Goan Fish Recheado

Goan Fish Recheado is a traditional dish from the Goan Catholic Cuisine that is known for its bold flavors and spicy kick. This dish features a whole fish marinated in a fiery red masala and then pan-fried to perfection.

Goan Fish Recheado

Ingredients

  • 1 whole fish, cleaned and gutted
  • 10 dried Kashmiri red chilies
  • 1 tablespoon ginger-garlic paste
  • 1 teaspoon cumin seeds
  • 1 teaspoon turmeric powder
  • 1 tablespoon tamarind paste
  • Salt to taste
  • 1 tablespoon vinegar
  • 2 tablespoons oil

Instructions

  1. Soak the dried red chilies in hot water for 15 minutes, then drain and grind them into a smooth paste.
  2. In a bowl, mix the red chili paste, ginger-garlic paste, cumin seeds, turmeric powder, tamarind paste, salt, and vinegar to make the recheado masala.
  3. Make incisions on the fish and rub the recheado masala all over, including inside the incisions.

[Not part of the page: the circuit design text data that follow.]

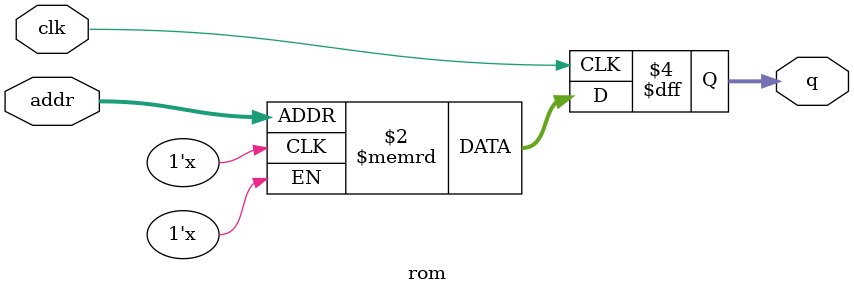
<source format=sv>
`default_nettype none

module rom
    #(
        parameter MEM_INIT_FILE = "",
        parameter DATA_WIDTH=32,
        parameter DATA_DEPTH=1024,
        parameter ADDR_WIDTH=10
    )
    (
        input wire clk,
        input wire [ADDR_WIDTH-1:0] addr,
        output reg [DATA_WIDTH-1:0] q
    );

    (* ram_style = "block" *) reg[DATA_WIDTH-1:0] mem [DATA_DEPTH-1:0];

    initial begin
        if (MEM_INIT_FILE != "") begin
            $readmemh(MEM_INIT_FILE, mem);
        end
    end

    always @(posedge clk) begin
        q <= mem[addr];
    end
endmodule

`default_nettype wire
</source>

Marinate for 30 minutes.
  4. Heat oil in a pan and fry the fish on both sides until cooked through and the masala forms a crust.

Cooking & Preparation

Preparation time:
20 minutes
Cooking time:
15 minutes
Total time:
35 minutes
Cooking method
Stovetop

Nutritional facts per 1 serving

Calories
300 per serving
Protein
25g
Carbohydrates
10g
Fat
15g

Supplies

Mixing bowl Frying pan

Tools

Grinder or blender Knife

Serving suggestions

Serve the Goan Fish Recheado hot with steamed rice or crusty bread.

Tips & tricks

For a milder version, reduce the number of red chilies in the recheado masala.